## Exercise brief
After locating the line with "Instruction: What does", retype it and every later line exactly, stopping at the end of the records.

## Stored data
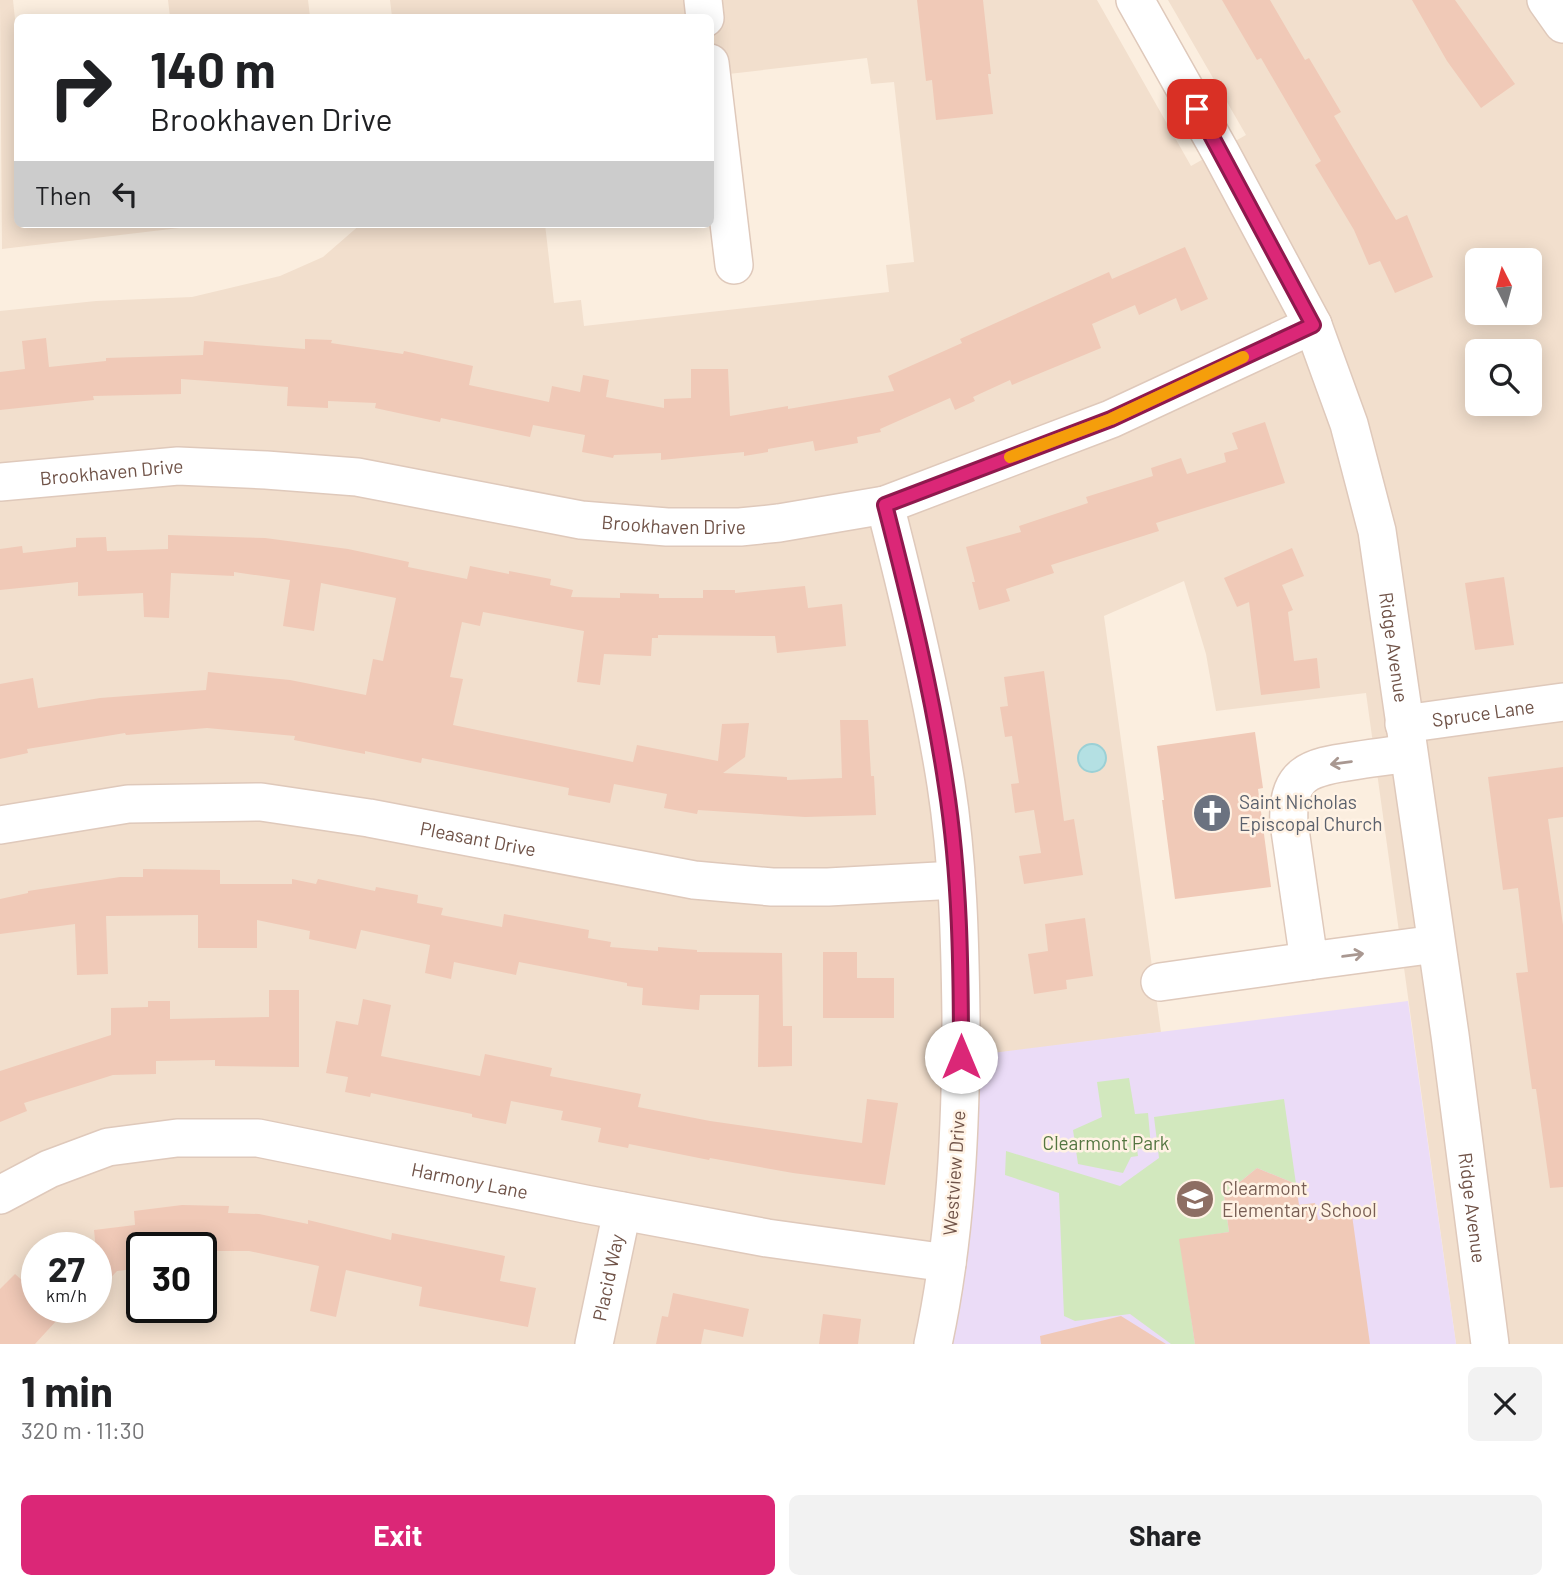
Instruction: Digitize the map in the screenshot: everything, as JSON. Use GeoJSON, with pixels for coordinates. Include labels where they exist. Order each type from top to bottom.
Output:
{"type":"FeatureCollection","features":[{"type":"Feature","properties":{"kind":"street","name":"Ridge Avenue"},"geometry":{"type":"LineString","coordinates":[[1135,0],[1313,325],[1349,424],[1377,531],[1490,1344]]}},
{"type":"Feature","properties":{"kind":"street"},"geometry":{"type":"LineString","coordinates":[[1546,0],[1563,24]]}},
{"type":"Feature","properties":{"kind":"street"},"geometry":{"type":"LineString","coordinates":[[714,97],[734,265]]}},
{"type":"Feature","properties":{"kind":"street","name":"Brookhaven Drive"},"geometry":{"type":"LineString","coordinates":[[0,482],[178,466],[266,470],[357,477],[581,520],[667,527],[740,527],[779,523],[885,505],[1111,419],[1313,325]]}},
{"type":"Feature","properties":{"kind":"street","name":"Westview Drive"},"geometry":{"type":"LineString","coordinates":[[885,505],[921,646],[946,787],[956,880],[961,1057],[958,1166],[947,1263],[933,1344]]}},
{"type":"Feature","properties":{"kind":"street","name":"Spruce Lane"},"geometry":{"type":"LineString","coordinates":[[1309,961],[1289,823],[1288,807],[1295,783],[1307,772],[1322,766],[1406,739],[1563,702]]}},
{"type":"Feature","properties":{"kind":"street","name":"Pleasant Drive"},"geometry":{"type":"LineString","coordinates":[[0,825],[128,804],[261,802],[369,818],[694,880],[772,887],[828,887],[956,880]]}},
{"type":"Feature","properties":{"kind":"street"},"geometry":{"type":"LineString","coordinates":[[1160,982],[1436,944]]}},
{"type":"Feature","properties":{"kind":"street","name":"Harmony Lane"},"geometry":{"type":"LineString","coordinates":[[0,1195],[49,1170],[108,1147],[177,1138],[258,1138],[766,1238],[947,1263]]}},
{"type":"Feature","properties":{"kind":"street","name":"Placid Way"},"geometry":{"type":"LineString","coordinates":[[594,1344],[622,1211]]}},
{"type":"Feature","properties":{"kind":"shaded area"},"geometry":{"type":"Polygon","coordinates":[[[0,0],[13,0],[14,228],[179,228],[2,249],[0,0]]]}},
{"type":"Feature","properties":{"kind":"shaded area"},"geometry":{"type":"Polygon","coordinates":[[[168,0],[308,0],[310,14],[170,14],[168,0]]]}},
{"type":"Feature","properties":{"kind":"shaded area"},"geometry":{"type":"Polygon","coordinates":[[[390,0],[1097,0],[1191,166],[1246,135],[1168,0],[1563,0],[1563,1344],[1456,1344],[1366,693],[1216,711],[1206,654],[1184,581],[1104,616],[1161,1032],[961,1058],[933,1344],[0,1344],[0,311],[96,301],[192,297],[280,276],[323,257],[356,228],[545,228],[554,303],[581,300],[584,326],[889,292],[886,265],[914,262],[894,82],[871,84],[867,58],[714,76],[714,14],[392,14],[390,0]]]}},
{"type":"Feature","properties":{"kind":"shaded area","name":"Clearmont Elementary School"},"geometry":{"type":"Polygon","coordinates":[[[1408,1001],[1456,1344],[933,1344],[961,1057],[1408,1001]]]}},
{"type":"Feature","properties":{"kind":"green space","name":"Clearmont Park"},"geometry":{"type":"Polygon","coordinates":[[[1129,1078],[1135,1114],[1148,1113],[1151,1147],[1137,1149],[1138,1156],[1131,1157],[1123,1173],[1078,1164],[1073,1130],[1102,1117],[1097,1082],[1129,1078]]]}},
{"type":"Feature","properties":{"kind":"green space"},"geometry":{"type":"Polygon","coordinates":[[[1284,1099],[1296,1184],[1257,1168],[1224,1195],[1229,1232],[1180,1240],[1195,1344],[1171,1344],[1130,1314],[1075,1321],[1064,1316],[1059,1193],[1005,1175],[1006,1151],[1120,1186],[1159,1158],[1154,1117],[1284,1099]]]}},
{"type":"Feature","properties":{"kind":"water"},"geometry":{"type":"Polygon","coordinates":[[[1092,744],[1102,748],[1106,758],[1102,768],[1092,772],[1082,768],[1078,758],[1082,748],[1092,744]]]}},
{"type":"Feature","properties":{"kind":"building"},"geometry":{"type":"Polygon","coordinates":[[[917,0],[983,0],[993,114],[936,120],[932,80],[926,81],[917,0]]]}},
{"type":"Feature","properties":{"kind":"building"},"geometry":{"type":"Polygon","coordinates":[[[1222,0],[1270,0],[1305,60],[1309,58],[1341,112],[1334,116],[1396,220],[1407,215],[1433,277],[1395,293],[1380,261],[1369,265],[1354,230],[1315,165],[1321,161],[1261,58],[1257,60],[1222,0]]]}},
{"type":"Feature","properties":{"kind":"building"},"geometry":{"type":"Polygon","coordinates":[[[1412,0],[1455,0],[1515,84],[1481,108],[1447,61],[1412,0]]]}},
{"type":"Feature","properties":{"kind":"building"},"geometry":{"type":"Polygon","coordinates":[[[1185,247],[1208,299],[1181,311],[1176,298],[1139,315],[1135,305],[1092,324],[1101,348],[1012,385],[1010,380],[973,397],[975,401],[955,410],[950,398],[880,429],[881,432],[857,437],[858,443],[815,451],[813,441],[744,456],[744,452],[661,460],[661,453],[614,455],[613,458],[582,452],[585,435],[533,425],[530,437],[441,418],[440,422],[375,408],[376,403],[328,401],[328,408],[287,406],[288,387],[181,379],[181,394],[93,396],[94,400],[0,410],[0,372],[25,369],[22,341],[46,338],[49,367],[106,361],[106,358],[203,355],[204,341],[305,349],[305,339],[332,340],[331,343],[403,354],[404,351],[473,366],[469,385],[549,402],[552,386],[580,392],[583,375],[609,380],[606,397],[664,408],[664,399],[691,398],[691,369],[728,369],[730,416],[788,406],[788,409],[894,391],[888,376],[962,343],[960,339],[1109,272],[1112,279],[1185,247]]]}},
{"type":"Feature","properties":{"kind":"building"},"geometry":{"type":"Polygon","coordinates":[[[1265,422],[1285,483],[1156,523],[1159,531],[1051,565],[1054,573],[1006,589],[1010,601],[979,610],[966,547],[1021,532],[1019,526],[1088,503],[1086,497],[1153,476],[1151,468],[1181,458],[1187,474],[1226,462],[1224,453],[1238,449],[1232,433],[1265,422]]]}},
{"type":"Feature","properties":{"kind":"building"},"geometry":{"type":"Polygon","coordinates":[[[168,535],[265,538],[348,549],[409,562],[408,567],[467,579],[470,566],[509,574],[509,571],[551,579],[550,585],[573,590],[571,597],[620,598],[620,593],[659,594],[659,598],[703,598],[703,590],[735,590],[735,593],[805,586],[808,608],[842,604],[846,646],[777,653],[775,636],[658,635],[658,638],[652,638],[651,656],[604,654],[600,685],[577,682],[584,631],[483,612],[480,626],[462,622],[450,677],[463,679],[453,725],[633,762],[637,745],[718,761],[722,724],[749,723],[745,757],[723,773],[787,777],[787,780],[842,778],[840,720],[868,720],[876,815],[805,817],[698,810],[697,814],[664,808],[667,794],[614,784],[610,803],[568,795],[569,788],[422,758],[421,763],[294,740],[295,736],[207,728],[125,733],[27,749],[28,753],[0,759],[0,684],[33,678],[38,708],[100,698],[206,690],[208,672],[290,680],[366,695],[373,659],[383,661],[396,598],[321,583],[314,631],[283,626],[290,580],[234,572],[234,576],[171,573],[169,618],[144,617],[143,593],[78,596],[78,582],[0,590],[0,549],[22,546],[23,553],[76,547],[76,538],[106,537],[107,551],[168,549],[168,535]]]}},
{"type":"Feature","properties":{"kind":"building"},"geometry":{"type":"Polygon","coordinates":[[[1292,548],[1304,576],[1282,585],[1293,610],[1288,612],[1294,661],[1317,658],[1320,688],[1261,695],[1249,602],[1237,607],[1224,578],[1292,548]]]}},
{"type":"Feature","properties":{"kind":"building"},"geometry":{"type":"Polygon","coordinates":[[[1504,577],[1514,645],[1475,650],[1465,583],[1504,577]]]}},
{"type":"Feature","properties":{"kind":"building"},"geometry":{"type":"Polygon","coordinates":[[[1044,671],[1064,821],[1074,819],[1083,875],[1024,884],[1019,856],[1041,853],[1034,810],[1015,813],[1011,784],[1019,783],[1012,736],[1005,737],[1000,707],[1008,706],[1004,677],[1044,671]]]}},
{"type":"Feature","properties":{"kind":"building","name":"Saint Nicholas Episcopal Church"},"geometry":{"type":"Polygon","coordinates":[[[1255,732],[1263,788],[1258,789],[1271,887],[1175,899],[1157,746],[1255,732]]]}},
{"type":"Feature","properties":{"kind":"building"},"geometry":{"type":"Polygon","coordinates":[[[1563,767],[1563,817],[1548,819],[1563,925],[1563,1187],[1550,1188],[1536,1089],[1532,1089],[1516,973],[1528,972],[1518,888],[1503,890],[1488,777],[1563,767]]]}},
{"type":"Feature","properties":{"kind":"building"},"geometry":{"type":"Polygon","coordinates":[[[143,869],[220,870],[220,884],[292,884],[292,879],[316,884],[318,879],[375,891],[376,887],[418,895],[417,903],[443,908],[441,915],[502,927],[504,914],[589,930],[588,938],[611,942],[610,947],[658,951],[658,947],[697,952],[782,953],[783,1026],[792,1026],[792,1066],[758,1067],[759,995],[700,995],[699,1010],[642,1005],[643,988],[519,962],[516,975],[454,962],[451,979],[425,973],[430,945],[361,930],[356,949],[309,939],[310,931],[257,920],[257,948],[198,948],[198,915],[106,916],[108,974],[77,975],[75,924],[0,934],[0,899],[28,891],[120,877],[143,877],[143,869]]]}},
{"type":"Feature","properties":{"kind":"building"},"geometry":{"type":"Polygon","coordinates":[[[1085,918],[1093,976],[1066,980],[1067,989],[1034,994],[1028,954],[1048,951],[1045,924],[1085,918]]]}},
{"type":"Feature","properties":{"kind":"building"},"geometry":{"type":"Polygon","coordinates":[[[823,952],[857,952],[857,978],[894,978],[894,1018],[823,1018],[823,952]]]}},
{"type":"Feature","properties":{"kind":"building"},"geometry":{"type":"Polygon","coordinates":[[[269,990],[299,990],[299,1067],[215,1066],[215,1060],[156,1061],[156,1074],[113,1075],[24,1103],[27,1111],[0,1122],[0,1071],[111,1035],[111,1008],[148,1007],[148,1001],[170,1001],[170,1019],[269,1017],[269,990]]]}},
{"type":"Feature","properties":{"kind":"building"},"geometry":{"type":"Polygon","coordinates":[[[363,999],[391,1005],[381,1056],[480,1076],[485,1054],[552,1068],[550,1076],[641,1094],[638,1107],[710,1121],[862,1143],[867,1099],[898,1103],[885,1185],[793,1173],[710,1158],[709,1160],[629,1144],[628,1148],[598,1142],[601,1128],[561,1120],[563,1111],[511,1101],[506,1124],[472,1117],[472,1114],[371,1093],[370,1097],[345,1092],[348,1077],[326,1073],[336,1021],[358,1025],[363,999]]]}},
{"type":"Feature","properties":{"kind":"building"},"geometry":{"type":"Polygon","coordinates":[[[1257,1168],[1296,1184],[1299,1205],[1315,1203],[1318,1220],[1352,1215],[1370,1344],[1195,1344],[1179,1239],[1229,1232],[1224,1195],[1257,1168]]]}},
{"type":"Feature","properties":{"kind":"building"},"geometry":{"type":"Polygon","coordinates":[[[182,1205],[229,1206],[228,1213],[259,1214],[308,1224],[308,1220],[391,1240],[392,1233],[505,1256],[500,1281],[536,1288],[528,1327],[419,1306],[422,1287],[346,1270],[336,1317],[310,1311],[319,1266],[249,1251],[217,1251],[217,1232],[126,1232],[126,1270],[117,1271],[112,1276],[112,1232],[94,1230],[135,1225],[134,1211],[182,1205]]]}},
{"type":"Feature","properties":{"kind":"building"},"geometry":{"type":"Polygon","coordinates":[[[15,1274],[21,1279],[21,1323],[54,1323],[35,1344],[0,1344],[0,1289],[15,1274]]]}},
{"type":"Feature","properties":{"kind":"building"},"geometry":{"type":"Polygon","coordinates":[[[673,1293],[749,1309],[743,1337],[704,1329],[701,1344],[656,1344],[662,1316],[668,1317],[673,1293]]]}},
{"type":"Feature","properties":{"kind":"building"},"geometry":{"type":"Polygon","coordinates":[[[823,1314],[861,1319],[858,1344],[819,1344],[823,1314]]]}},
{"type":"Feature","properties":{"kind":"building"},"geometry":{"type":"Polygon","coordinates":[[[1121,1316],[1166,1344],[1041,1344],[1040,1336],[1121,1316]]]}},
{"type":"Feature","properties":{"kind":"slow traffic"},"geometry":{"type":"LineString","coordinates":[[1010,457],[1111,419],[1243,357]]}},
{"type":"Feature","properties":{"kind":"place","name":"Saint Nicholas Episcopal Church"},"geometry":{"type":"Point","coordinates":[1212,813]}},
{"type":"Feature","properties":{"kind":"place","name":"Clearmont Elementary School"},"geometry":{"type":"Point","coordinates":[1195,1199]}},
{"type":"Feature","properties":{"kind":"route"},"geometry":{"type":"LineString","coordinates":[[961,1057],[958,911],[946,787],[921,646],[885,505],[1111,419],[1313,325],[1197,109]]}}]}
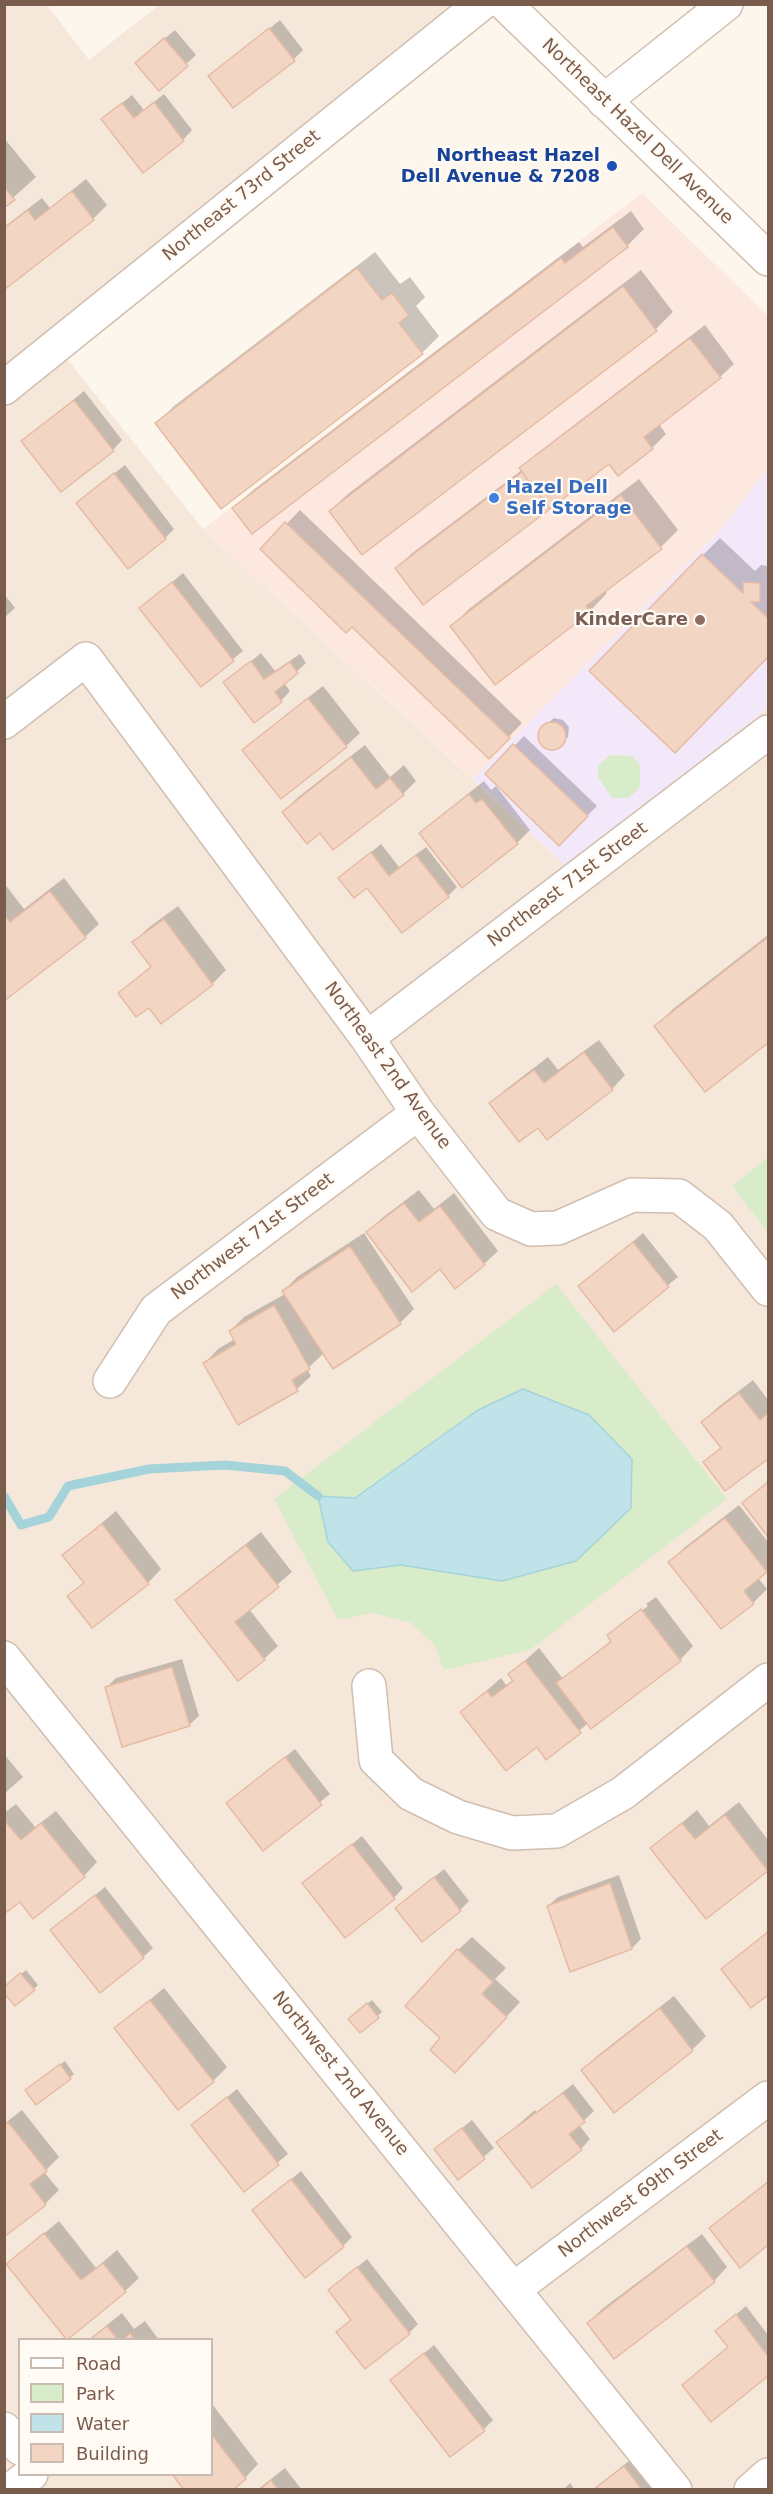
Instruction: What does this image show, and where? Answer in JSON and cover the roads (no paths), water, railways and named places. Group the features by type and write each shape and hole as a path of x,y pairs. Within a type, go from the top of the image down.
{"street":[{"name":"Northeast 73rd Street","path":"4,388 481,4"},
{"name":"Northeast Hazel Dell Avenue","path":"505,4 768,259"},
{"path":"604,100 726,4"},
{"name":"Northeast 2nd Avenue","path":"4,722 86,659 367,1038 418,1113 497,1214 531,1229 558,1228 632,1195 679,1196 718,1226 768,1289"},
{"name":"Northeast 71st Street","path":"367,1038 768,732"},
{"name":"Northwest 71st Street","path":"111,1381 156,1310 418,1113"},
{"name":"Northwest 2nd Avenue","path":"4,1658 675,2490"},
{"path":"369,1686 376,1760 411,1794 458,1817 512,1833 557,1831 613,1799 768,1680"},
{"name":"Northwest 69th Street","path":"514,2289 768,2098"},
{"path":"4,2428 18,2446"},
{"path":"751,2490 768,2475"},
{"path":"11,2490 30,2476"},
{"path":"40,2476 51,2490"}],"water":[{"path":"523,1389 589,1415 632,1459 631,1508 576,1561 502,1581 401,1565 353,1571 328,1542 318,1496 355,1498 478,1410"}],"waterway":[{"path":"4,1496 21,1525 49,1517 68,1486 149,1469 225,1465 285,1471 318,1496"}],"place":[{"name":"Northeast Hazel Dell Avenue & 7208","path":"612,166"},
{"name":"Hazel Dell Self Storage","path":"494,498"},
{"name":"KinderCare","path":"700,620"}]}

## Exercise result
Instruction: What does this image show, and where? Answer in JSON and cover the roads (no paths), water, railways and named places. Group the features by type and write each shape and hole as a path of x,y pairs. Within a type, go from the top of the image down.
{"street":[{"name":"Northeast 73rd Street","path":"4,388 481,4"},
{"name":"Northeast Hazel Dell Avenue","path":"505,4 768,259"},
{"path":"604,100 726,4"},
{"name":"Northeast 2nd Avenue","path":"4,722 86,659 367,1038 418,1113 497,1214 531,1229 558,1228 632,1195 679,1196 718,1226 768,1289"},
{"name":"Northeast 71st Street","path":"367,1038 768,732"},
{"name":"Northwest 71st Street","path":"111,1381 156,1310 418,1113"},
{"name":"Northwest 2nd Avenue","path":"4,1658 675,2490"},
{"path":"369,1686 376,1760 411,1794 458,1817 512,1833 557,1831 613,1799 768,1680"},
{"name":"Northwest 69th Street","path":"514,2289 768,2098"},
{"path":"4,2428 18,2446"},
{"path":"751,2490 768,2475"},
{"path":"11,2490 30,2476"},
{"path":"40,2476 51,2490"}],"water":[{"path":"523,1389 589,1415 632,1459 631,1508 576,1561 502,1581 401,1565 353,1571 328,1542 318,1496 355,1498 478,1410"}],"waterway":[{"path":"4,1496 21,1525 49,1517 68,1486 149,1469 225,1465 285,1471 318,1496"}],"place":[{"name":"Northeast Hazel Dell Avenue & 7208","path":"612,166"},
{"name":"Hazel Dell Self Storage","path":"494,498"},
{"name":"KinderCare","path":"700,620"}]}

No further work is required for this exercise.